Document extract —
"""

There were a lot of rumors flying around Friday before the Obama announcement. The official word – the only official word – was that tickets were not needed for entry to the free event. There was some buzz about free ‘souvenir’ tickets being given out by ‘some groups.’
In the afternoon, my sidekick at work, JP, was on the phone to a friend or two and to her mother, and there were rumors and rumbles that there was some kind of VIP section or “A-level” ticketing. Later she gleaned that a friend of hers was working on getting said tickets just in case and she would try to get me an extra one and would leave me a message about it that night (while I was at gig with J). She did – her message was that tickets were in fact necessary so *whew* she’d gotten some.

"""

What this exercise asks —
1 – Retype the part of the post about the Obama announcement starting at "There were a" and ending at "she’d gotten some.".
2 – List every personal name or set of initials that the post about the Obama announcement uses for a person.
3 – Answer these questions from the post about the Obama announcement.
(a) According to the only official word, were tickets needed for entry to the event?
(b) Who was JP on the phone to in the afternoon?
(c) What did JP's message that night say about tickets?

Supplied material —
"""

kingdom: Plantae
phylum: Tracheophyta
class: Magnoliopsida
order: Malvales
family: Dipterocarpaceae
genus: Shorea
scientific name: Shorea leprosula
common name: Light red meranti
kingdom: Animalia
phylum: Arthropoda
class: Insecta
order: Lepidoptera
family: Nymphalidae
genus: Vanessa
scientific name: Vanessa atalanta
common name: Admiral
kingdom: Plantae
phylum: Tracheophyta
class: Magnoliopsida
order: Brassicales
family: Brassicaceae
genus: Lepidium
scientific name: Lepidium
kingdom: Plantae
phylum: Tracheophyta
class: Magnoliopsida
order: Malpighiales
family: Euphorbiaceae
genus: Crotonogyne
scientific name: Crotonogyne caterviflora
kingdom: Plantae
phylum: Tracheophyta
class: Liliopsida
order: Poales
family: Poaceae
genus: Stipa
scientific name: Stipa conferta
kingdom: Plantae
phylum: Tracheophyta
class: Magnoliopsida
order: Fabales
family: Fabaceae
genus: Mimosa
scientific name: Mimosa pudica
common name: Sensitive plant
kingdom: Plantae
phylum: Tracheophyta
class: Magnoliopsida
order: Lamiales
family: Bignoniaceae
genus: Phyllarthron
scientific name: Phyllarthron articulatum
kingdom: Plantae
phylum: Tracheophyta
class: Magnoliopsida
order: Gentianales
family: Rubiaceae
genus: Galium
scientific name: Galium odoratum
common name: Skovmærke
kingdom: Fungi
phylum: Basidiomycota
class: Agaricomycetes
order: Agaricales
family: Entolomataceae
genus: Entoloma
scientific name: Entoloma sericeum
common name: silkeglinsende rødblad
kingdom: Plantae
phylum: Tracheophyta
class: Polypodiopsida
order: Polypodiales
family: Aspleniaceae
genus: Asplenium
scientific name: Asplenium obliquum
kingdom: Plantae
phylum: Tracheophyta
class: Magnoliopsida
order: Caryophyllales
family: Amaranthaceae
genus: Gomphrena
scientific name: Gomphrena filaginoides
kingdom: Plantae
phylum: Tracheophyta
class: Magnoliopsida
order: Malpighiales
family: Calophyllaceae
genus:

"""

Answers in order —
1 –
There were a lot of rumors flying around Friday before the Obama announcement. The official word – the only official word – was that tickets were not needed for entry to the free event. There was some buzz about free ‘souvenir’ tickets being given out by ‘some groups.’
In the afternoon, my sidekick at work, JP, was on the phone to a friend or two and to her mother, and there were rumors and rumbles that there was some kind of VIP section or “A-level” ticketing. Later she gleaned that a friend of hers was working on getting said tickets just in case and she would try to get me an extra one and would leave me a message about it that night (while I was at gig with J). She did – her message was that tickets were in fact necessary so *whew* she’d gotten some.

2 –
Obama
JP
J

3 –
(a) No, tickets were not needed for entry to the free event.
(b) A friend or two and her mother.
(c) Tickets were in fact necessary, and she'd gotten some.